Friday October 15, 2010

Not Just Some Ordinary Yo-Yo

A student's invention has caught the attention of a major toy company and netted an invitation to speak at the National Innovation Summit.

A University of Dayton mechanical engineering student's invention has led to an invitation to speak at a national conference about the virtues of developing engineers to be entrepreneurs and inventors.

Project Lead the Way has invited Charlie Weikert, a sophomore from Columbus, Ind., to talk about "Inspiring Young Inventors" and "Creating Through the Classroom" at its inaugural National Innovation Summit Oct. 20-22 in Washington, D.C.

"I am passionate about engineering and entrepreneurship. We should not wait until the workplace to integrate the two. I think we need to emphasize creativity with entrepreneurship in the classroom at an earlier stage," Weikert said. "Engineers are often taught how to approach design and manufacturing problems, but I think we need to learn how to identify marketing problems and solve them with business considerations.
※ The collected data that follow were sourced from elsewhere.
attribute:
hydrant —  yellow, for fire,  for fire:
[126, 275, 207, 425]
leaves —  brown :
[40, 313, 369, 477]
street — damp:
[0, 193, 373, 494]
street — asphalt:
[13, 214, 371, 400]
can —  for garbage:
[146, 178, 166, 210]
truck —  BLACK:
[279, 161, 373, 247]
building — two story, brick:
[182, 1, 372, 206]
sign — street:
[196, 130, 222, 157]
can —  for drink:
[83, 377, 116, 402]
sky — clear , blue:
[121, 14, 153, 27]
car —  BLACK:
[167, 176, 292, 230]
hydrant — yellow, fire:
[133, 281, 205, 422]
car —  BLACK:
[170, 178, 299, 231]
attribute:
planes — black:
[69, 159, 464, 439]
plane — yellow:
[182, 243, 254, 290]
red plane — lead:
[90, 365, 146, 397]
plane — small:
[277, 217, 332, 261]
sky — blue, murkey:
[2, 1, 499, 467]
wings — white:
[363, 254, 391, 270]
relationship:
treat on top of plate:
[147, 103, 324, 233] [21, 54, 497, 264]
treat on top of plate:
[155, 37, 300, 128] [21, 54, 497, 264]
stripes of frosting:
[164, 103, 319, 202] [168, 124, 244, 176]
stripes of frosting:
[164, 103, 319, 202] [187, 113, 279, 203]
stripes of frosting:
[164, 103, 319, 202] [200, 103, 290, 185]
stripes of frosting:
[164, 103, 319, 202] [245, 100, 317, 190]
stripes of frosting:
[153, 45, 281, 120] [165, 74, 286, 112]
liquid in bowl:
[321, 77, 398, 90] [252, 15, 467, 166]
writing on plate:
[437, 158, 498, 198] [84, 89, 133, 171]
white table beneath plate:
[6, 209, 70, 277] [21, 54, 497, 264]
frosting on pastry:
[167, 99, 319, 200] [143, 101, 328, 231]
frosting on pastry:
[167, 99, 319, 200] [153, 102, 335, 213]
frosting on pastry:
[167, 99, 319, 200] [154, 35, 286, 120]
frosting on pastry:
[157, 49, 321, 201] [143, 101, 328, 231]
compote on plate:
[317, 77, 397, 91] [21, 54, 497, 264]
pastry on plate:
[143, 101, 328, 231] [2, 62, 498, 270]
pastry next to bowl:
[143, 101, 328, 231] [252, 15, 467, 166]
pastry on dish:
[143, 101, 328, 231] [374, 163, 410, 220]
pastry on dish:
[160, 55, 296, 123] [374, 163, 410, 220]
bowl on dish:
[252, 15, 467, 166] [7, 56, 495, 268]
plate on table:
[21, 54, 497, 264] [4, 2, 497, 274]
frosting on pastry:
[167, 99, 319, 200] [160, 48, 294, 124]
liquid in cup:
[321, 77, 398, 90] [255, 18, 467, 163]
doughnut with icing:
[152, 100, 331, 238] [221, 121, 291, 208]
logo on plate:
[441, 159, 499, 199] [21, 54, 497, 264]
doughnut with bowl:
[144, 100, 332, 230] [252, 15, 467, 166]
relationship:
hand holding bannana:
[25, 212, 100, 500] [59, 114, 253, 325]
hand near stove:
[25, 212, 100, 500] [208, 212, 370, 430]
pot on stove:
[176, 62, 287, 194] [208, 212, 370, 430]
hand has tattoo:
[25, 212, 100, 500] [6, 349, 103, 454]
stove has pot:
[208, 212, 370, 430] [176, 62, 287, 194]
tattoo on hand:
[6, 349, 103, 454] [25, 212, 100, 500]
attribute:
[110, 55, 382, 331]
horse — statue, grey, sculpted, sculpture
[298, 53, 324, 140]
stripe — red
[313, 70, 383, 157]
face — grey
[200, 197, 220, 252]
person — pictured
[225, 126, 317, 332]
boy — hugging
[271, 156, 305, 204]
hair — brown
By understanding a designer's problem and the demographic they are designing for, engineers can save money, make better products and improve lives more quickly."

Weikert developed a yo-yo in a high school class that caught the attention of a major toy company and Project Lead the Way. He has a provisional patent and is currently working with the company on prototypes.

More than 900 teachers, students, companies and elected officials will be at the summit to discuss the latest in science, technology, engineering and math education, including the use of leading-edge technologies, effective teaching methods and electronic assessments.

The University of Dayton School of Engineering is a leader in educating engineers to be entrepreneurs. A national foundation has called the University of Dayton School of Engineering and its Innovation Center "best in class in project-based learning in engineering innovation education."